◆ Problem statement ◆
Search the material for the word "after" and copy each line that holds it.

◆ Records for this task ◆

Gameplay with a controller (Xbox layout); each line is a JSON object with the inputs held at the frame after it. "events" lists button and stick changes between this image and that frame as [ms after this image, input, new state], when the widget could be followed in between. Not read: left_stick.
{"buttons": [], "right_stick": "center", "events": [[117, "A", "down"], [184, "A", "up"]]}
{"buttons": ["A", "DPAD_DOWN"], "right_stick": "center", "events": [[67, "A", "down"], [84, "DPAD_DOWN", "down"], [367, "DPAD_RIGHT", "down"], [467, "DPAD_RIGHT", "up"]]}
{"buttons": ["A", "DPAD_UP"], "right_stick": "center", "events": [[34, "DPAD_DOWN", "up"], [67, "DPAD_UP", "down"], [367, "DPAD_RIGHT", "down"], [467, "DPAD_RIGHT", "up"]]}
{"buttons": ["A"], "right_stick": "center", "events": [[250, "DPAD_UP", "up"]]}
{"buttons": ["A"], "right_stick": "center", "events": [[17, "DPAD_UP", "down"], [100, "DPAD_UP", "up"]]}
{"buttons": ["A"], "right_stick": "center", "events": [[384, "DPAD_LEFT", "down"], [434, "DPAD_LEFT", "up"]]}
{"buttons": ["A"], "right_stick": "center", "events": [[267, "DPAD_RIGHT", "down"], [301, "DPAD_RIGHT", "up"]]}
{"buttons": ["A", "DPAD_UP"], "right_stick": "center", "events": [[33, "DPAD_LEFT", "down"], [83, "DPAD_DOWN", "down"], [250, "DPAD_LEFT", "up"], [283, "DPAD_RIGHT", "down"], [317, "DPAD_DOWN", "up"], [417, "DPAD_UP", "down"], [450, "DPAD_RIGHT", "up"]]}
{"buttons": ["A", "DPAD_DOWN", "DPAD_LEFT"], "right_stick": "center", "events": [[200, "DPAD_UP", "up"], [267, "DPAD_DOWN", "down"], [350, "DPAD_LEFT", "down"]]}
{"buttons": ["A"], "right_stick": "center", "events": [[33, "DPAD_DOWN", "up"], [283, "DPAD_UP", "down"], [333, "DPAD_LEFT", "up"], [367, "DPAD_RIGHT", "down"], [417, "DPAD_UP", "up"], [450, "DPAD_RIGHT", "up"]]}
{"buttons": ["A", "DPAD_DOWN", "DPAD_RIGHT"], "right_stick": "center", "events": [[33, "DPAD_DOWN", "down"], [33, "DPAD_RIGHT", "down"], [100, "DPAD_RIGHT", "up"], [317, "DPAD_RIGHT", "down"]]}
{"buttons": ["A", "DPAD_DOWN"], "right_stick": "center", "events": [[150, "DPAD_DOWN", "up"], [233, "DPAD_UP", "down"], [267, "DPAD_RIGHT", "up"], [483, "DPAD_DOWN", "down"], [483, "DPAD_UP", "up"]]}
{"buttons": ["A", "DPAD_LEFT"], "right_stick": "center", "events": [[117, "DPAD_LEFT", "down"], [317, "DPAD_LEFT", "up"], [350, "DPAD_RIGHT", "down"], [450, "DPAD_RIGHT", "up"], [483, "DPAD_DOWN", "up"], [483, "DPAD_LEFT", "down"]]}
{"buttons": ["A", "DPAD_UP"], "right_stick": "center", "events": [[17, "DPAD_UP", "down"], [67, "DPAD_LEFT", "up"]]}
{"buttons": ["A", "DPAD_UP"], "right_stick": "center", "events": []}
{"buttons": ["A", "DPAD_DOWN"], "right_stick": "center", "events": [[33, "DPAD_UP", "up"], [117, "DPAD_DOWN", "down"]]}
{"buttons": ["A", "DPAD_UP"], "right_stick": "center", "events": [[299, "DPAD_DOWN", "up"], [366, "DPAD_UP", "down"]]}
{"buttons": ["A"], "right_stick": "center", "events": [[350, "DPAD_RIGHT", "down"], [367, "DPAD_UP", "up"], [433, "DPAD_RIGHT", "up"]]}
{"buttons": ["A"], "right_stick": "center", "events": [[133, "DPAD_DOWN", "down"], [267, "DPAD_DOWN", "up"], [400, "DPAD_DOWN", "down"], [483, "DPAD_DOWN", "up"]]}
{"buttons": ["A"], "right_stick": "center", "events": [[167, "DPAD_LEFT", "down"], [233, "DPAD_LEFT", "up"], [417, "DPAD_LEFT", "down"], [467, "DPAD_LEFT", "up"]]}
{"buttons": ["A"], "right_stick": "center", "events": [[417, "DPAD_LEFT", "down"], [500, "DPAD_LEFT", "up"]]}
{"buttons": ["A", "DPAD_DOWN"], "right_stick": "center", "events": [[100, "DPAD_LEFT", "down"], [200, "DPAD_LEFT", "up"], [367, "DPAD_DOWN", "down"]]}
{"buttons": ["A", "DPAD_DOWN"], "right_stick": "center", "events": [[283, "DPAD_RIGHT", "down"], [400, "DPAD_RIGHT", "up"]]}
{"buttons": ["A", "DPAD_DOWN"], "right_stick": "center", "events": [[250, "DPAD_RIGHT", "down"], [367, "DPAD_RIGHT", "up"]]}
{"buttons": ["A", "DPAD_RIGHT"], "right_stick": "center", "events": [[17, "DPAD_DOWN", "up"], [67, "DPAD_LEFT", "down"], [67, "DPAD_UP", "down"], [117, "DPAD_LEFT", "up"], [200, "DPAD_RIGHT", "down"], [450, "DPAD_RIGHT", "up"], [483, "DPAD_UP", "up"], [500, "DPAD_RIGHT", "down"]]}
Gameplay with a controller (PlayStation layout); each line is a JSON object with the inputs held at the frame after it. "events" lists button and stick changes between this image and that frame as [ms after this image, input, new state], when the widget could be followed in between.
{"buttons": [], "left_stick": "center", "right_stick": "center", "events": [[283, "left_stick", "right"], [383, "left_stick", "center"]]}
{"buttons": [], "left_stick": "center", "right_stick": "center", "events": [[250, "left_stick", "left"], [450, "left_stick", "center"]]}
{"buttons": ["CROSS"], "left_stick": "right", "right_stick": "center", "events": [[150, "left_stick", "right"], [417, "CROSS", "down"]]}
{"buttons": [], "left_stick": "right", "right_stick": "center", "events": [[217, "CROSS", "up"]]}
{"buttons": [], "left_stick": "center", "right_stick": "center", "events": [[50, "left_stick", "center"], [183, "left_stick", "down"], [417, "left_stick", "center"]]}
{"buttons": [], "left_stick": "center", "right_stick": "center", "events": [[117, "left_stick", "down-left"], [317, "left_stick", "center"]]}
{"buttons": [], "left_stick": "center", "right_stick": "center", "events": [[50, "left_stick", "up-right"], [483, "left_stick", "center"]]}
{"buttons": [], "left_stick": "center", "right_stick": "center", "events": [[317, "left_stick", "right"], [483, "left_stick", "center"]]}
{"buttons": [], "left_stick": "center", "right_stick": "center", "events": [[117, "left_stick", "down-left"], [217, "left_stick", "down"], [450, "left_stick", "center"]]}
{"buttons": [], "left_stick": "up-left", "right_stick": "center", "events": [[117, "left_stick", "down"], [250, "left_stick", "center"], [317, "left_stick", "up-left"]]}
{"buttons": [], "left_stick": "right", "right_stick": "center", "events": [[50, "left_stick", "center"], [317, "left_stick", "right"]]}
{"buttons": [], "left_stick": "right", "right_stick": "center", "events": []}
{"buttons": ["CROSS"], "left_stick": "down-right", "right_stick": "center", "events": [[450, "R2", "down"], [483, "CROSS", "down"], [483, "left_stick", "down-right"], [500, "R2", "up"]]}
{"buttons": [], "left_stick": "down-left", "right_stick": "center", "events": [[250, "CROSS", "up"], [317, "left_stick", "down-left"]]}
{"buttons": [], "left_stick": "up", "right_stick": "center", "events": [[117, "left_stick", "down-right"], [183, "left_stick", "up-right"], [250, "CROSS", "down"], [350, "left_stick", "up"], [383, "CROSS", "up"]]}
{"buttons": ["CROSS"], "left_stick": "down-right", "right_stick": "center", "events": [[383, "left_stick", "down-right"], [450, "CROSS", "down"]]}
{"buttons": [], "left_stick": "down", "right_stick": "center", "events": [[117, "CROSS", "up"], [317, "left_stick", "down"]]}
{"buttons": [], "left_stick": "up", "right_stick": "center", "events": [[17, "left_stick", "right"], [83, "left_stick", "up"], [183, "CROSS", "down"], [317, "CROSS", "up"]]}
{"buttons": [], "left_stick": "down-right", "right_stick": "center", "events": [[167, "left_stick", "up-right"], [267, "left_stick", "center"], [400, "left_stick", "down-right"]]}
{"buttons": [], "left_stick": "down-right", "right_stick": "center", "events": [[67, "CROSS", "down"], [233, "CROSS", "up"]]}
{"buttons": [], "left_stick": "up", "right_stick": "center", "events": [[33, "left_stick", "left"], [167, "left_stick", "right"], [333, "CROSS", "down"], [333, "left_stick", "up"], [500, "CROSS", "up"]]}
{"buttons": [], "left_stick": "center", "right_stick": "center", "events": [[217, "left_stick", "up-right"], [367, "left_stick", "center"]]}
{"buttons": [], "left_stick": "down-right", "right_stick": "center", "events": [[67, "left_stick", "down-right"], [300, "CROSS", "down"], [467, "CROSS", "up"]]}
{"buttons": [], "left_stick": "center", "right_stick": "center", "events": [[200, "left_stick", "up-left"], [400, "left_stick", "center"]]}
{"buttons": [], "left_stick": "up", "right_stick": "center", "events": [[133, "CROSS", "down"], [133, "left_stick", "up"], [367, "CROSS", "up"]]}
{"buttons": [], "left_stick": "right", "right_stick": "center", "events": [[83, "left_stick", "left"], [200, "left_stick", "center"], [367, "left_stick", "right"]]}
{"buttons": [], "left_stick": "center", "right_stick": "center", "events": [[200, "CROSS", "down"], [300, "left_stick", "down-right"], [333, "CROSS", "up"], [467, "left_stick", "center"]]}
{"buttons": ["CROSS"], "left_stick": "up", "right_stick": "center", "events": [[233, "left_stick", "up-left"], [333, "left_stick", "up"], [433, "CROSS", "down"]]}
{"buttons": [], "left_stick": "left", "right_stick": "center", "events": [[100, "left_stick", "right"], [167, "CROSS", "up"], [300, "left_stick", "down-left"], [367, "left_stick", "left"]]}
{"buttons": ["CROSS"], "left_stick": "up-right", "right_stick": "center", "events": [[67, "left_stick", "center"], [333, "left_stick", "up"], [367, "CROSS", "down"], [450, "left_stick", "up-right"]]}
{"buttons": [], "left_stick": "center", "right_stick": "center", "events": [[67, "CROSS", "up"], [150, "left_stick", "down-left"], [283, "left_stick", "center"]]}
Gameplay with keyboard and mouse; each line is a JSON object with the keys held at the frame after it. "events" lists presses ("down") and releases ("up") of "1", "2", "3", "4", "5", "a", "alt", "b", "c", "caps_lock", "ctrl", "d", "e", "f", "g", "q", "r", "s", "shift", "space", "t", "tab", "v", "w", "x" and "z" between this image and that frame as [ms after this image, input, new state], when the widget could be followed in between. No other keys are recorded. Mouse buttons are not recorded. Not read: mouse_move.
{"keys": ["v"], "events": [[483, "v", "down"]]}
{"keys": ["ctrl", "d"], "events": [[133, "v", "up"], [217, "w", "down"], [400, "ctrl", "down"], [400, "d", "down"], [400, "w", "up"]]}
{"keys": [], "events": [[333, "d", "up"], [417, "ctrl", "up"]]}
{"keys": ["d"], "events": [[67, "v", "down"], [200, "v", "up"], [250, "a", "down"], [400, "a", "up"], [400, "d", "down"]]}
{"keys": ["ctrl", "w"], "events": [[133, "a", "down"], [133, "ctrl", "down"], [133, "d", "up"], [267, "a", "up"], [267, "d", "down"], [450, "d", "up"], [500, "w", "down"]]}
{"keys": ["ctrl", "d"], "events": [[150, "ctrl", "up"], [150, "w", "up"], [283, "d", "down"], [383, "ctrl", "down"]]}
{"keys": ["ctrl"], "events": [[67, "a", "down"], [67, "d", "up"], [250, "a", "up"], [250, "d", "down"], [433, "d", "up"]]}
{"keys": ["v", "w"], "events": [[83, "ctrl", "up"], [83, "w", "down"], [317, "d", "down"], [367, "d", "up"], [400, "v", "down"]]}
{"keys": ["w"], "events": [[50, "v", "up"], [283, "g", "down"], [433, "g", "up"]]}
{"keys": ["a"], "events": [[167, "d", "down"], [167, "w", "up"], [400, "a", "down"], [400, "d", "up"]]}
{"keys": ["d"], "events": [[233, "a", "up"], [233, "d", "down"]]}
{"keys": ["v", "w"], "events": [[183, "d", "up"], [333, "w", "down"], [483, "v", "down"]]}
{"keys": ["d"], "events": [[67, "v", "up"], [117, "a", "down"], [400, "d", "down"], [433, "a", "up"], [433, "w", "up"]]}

◆ Result below ◆
Gameplay with a controller (Xbox layout); each line is a JSON object with the inputs held at the frame after it. "events" lists button and stick changes between this image and that frame as [ms after this image, input, new state], when the widget could be followed in between. Not read: left_stick.
Gameplay with a controller (PlayStation layout); each line is a JSON object with the inputs held at the frame after it. "events" lists button and stick changes between this image and that frame as [ms after this image, input, new state], when the widget could be followed in between.
Gameplay with keyboard and mouse; each line is a JSON object with the keys held at the frame after it. "events" lists presses ("down") and releases ("up") of "1", "2", "3", "4", "5", "a", "alt", "b", "c", "caps_lock", "ctrl", "d", "e", "f", "g", "q", "r", "s", "shift", "space", "t", "tab", "v", "w", "x" and "z" between this image and that frame as [ms after this image, input, new state], when the widget could be followed in between. No other keys are recorded. Mouse buttons are not recorded. Not read: mouse_move.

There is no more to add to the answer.